Records excerpted from a collection
------------------------------------------------------------------------
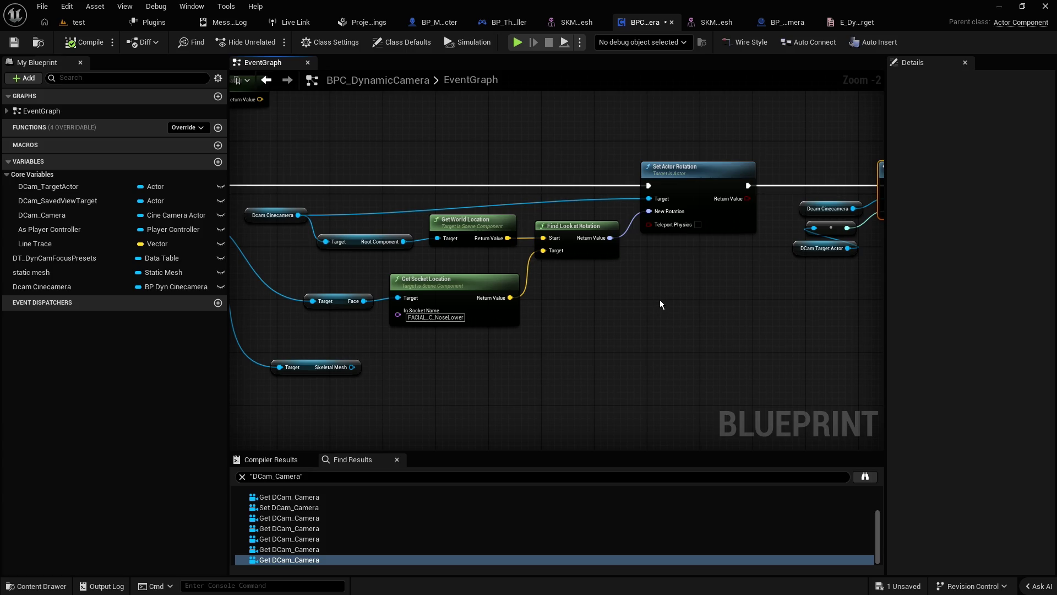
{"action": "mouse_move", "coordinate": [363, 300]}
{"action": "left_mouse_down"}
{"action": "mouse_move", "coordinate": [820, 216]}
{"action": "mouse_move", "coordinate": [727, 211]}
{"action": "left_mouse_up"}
------------------------------------------------------------------------
> **Instructions to follow**: Could you return the lines in the entries above that contain "coordinate"?

> **Answer**:
{"action": "mouse_move", "coordinate": [363, 300]}
{"action": "mouse_move", "coordinate": [820, 216]}
{"action": "mouse_move", "coordinate": [727, 211]}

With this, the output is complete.